DeRozan was hesitant to take more threes because “I was comfortable and felt I was great at what I did. But I didn’t want to be forced. I didn’t want to take away something I was great at instead of looking at it like ‘I can add this to that,’ ” DeRozan said.
But both concluded that DeRozan needed to expand his game. “I critique myself and ask how I can be better at something I didn’t feel as comfortable with,” DeRozan said.
So DeRozan, who said he works on his three-point shot every offseason, took another look at his long-distance game. “I shot a lot of long twos where I had one foot behind the line and one foot in front of the line,” he said. “I said, ‘Let me take this easier the shot that will get me an extra point.’ It was just getting more comfortable with it. I understand now how it can help me.”
This season, DeRozan is shooting twice as many threes (3.2) as his career average but more important than that, he is shooting a career-high 36.4% on threes.
In his past 10 games, DeRozan is 28-for-56 on three-pointers, including 6-for-9 in a 45-point effort against Philadelphia, 5-for-9 in a 52-point performance against Milwaukee and 5-for-8 in a 35-point game against Chicago.
“I wanted to simplify the game and make it easier on me to be a complete player,” DeRozan said. “Seeing the way the league was shifting, seeing what I was good at and seeing what I could be better at. I was just trying to put all that together and master a new craft.”
DeRozan’s proficiency has helped the Raptors to a 28-11 record – good for second place in the Eastern Conference, just three games behind Boston and 2½ games ahead of Cleveland. Toronto and Golden State are the only two teams in the top five in offensive and defensive efficiency.
DeRozan, 28, averages 25.3 points, five assists, 4.3 rebounds and is shooting 48.6% from the field. At 4.3 rebounds, 1.2 steals and a career-high five assists per game, DeRozan is having his best all-around season and is a lock for his fourth All-Star Game. He’s also producing at an All-NBA rate while his dad, Frank, battles serious kidney-related health issues.
“He’s one of the hardest working players I’ve ever been around,” Casey said. “Dirk Nowitzki used to come to the gym at night. Used to have to lock the door to keep him out. DeMar DeRozan is the other guy. He’ll watch the NBA games, and then he’ll go late at night and work on his shot.”
Not only is DeRozan shooting more threes, he also has cut down on mid-range jump shots and long twos. Last season, he attempted 10.1 mid-range shots per game and made 41.2% compared to seven mid-range shots at 47.2% this season, according to NBA.com/stats. He also trimmed his long twos per game in half.

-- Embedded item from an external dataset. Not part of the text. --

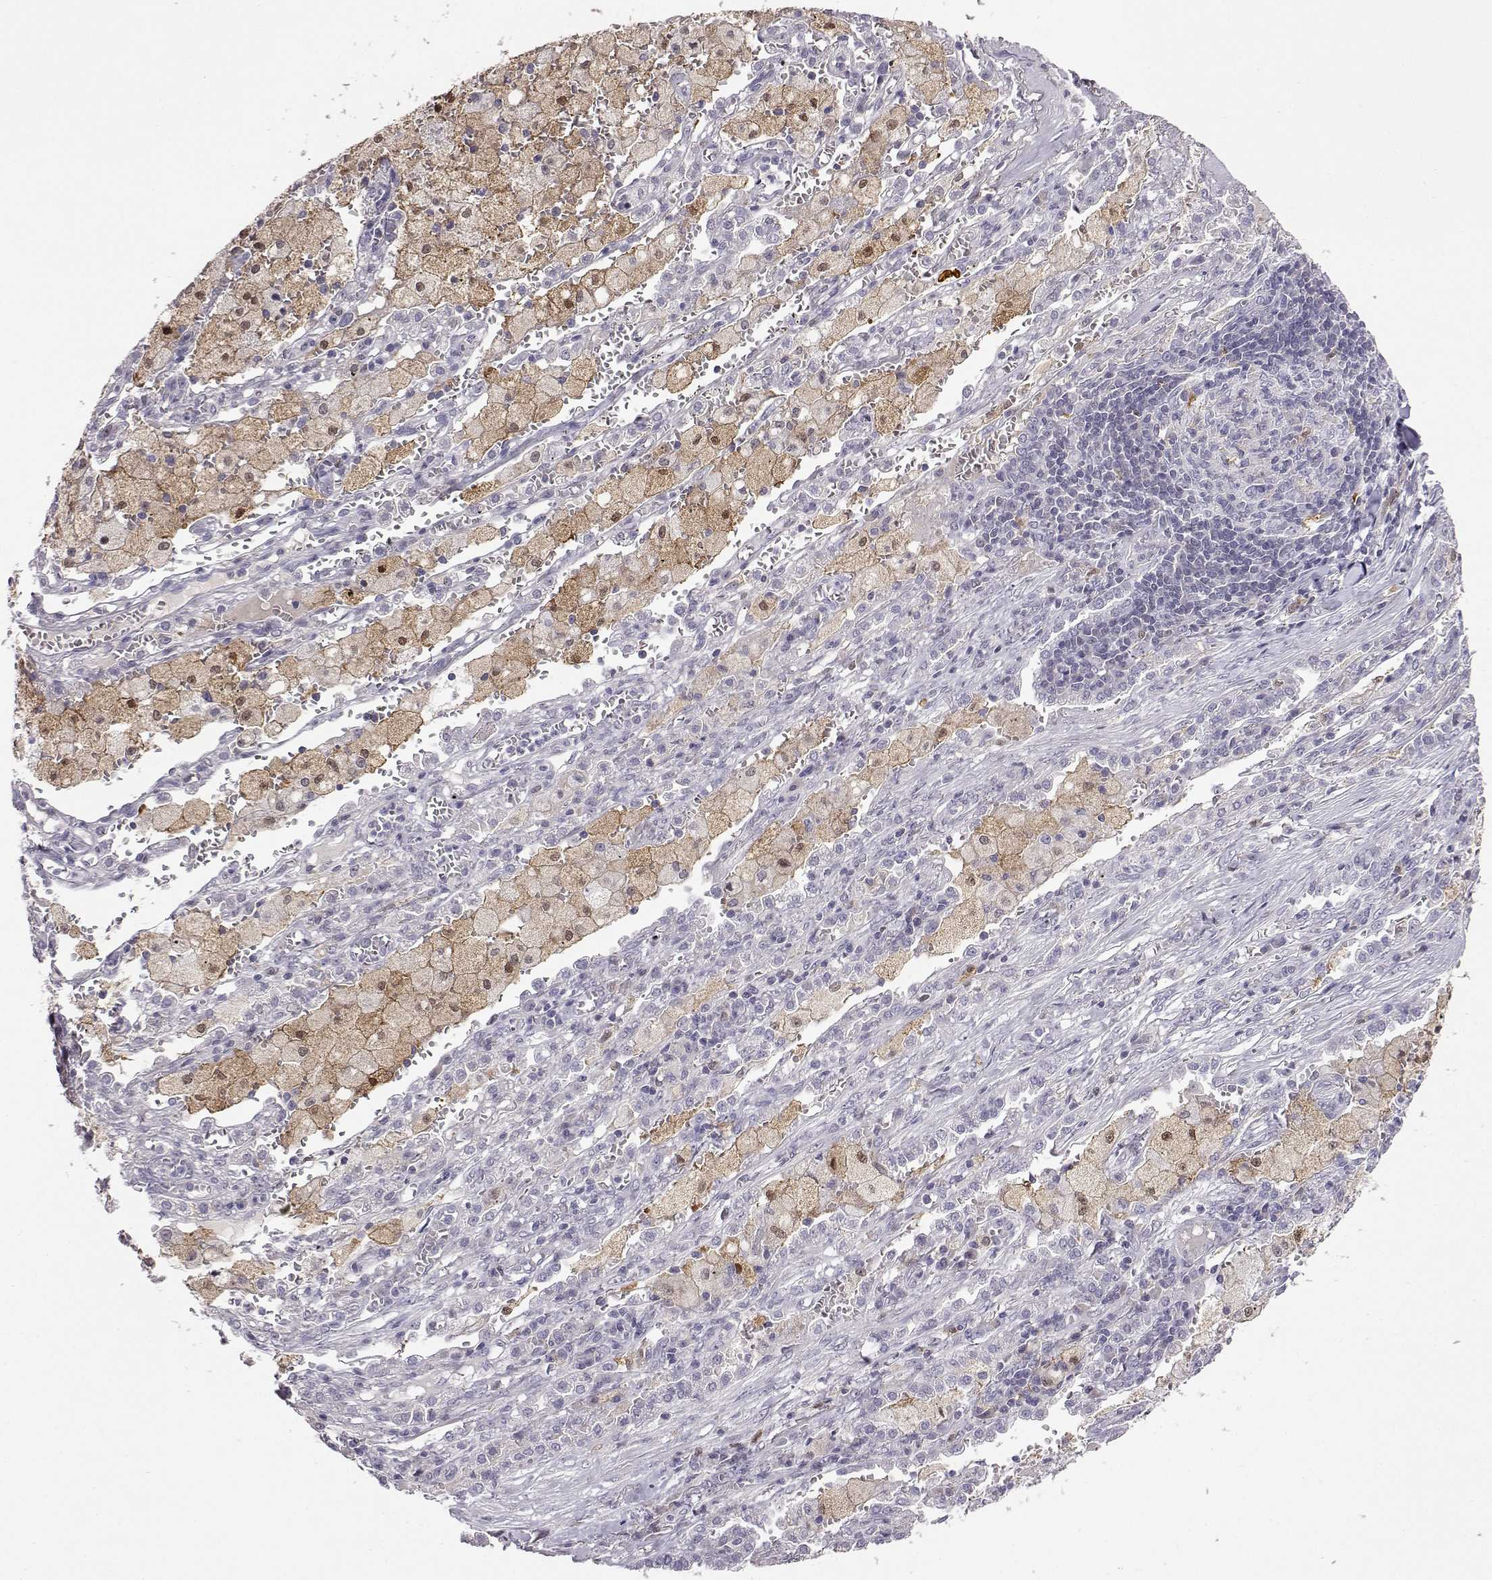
{"staining": {"intensity": "negative", "quantity": "none", "location": "none"}, "tissue": "lung cancer", "cell_type": "Tumor cells", "image_type": "cancer", "snomed": [{"axis": "morphology", "description": "Adenocarcinoma, NOS"}, {"axis": "topography", "description": "Lung"}], "caption": "IHC of lung cancer (adenocarcinoma) displays no positivity in tumor cells. (Brightfield microscopy of DAB IHC at high magnification).", "gene": "AKR1B1", "patient": {"sex": "male", "age": 57}}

The growth of DeRozan’s game would not have been possible if the relationship between player and coach weren’t so strong. Casey was patient with DeRozan’s three-point development.
“You can’t force it,” Casey said. “Players want confidence in themselves. We can have confidence, but until that player feels that confidence and have success at doing it, it’s not going to happen. We can want him to shoot threes all we want to, but it’s up to him. We talked about it over the summer, and he’s done an excellent job of mixing his game up and having a variety of things he can go to offensively.”
Said DeRozan: “One thing about Coach Casey he always let me be me. It’s great to have a coach like that. He gives me confidence and has trust to let me play my style of game. It makes you want to play that much harder when you have a coach like that. Then, it’s on me to figure out ways to get better and not just stay the same. He understood that in me as well.”
That bond extends beyond the court. The two attended a Finals game together last season, and when Hall of Famer Lenny Wilkens visited Toronto, Casey invited DeRozan to lunch so he could talk with Wilkens.
“We went through tough times,” Casey said of a 22-43 season in 2011-12 and some disappointing playoff losses. “It’s almost like a son. You watch a young man grow up. He was one of the players who came to my press conference when I got this job. You have that special bond. It’s not like we hang out all the time. But the closeness is there. I have a proud feeling for him – to see him grow into the All-Star he is.”